Kingsman: The Golden Circle doubles down on the crass humour that the first thought was subversive, all the while indulging in the worst traits of Bond films and predecessor The Secret Service alike – only this time, it’s boring.

Yet again the Kingsmen are reduced to a small group of heroes following a big attack, which eventually leads to their American counterparts, the Statesmen, a group of Stetson-wearing secret agents. With the introduction of the Statesmen, are flashes of the goofiness that made the first Kingsman enjoyable, but as with everything else in this film, any charm wears off quick. The boring plot might be close to redemption were the action scenes not as dull and repetitive as they are. Tricks that provided brief moments of fun in the first are repeated to diminishing, disorientating returns as the camera manically whirls around each fight scene.

The Statesmen are pretty indistinctive when you take away the cowboy hats; what looks to be very welcome fresh blood to the series ultimately doesn’t amount to much other than a quick parade of familiar faces. None of them appear for very long, outside of Pedro Pascal’s Agent Whiskey, not much of the Statesmen really make much of an impact.

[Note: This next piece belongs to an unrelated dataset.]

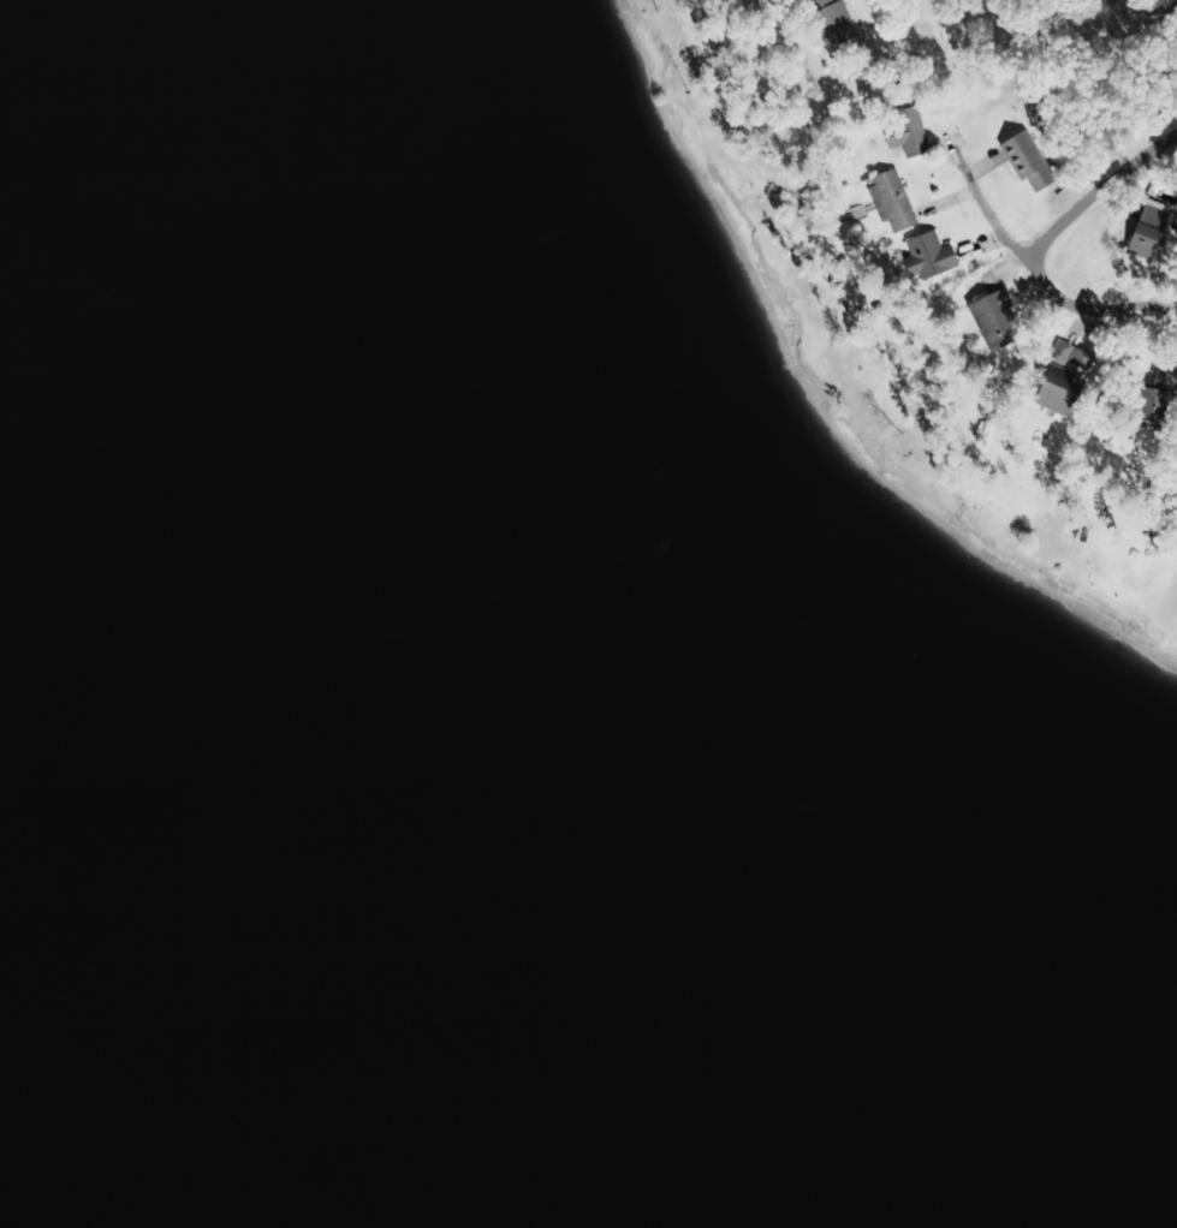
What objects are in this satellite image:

Halle Berry and Julianne Moore are given nothing to do but sit behind screens or stand behind counters – the rest of the film’s women are left to be sex objects, or die. Or both, really.

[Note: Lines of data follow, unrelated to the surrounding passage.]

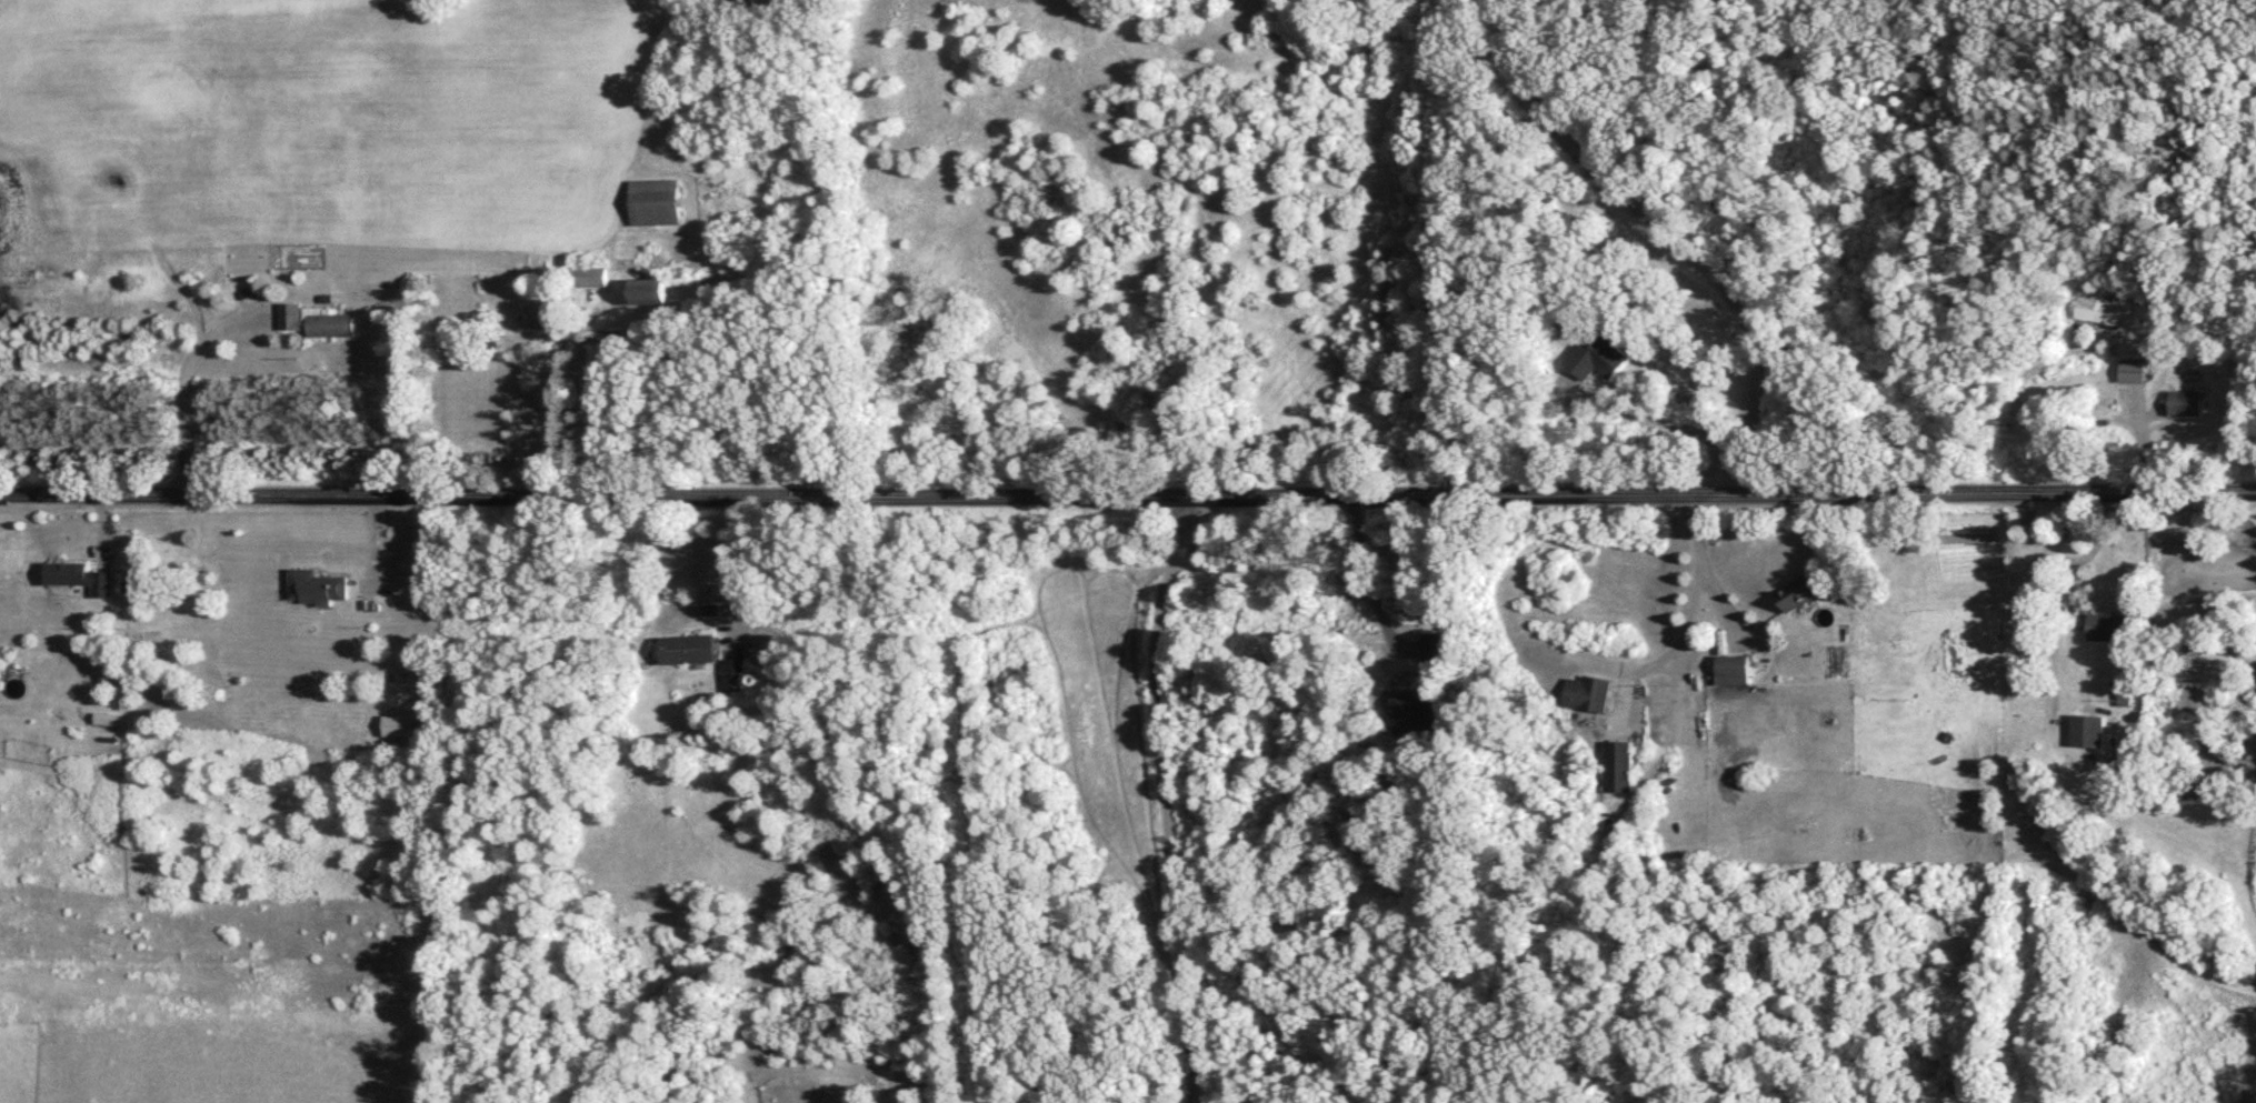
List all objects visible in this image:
building: (657, 208)
road: (1662, 240)
building: (588, 282)
building: (652, 297)
building: (2097, 316)
building: (540, 322)
building: (318, 326)
building: (1600, 363)
building: (2132, 376)
road: (179, 381)
building: (2185, 408)
road: (577, 422)
road: (1665, 422)
road: (1128, 494)
road: (733, 563)
road: (1358, 577)
building: (80, 583)
building: (316, 593)
building: (1802, 598)
road: (1684, 616)
building: (2110, 633)
building: (689, 654)
building: (1734, 675)
building: (735, 680)
building: (1589, 699)
building: (1416, 720)
building: (2088, 736)
building: (1619, 773)
road: (1157, 797)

The Golden Circle redeploys basically every trick it can recall from the first instalment, all but begging you to like it again – a semi-ironic pop song cue here, a camera locked onto a swinging fist there. Throw in some tone-deaf one-liners and gags, rinse and repeat until the film somehow manipulates time itself, turning a bloated two hours plus into an eternity.



CAST: Taron Egerton, Colin Firth, Mark Strong, Channing Tatum, Halle Berry, Pedro Pascal, Julianne Moore, Jeff Bridges

DIRECTOR: Matthew Vaughn

WRITERS: Jane Goldman, Matthew Vaughn

SYNOPSIS: The ‘Kingsmen’ join their US counterparts, the ‘Statesmen’, to save the world from an international drugs kingpin.